**TEXT FOR ANALYSIS:**
*** Begin section ***

Personal loans are an affordable way to finance big purchases. If you are planning on taking out a personal loan, however, you need a repayment plan. Payment schedules can easily overwhelm you, especially if you don't take them seriously. Here are ten questions you must ask yourself to ensure that you can handle having a new personal loan.
How Much Should I Take Out?
Just because you can borrow a certain amount does not mean you should. Know exactly how much you need—you can get small loans of $500 each. However, lenders often offer a minimum of $1,000 to $2,000. Review your finances and determine if you need that loan. If the amount you need adds up to less than $500, it might be better to borrow from friends or family.
How Will I Pay My Creditors?
When you take out a personal loan, the cash usually gets delivered to your checking account. However, if you're using that loan to consolidate debts, some lenders provide the option of sending funds to your creditors directly. Doing so lets you skip having your funds in your bank. You can also have the funds wired to a checking account if you need the money for something other than debt repayment.

*** End section ***

**TASK REQUIREMENTS:**
Using the personal loan text, explain in one to three sentences why someone planning to take out a personal loan needs a repayment plan. The listing after this point comes from a separate source.

**SUPPLIED DATA:**
*** Begin section ***

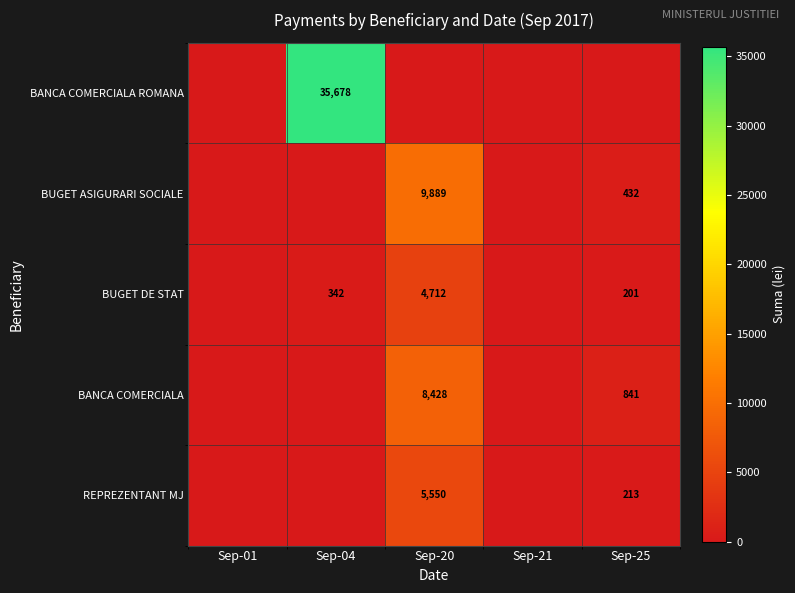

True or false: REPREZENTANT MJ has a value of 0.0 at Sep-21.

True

*** End section ***

**YOUR SOLUTION:**
A repayment plan is needed because payment schedules can easily overwhelm a borrower. This is especially true for someone who doesn't take them seriously.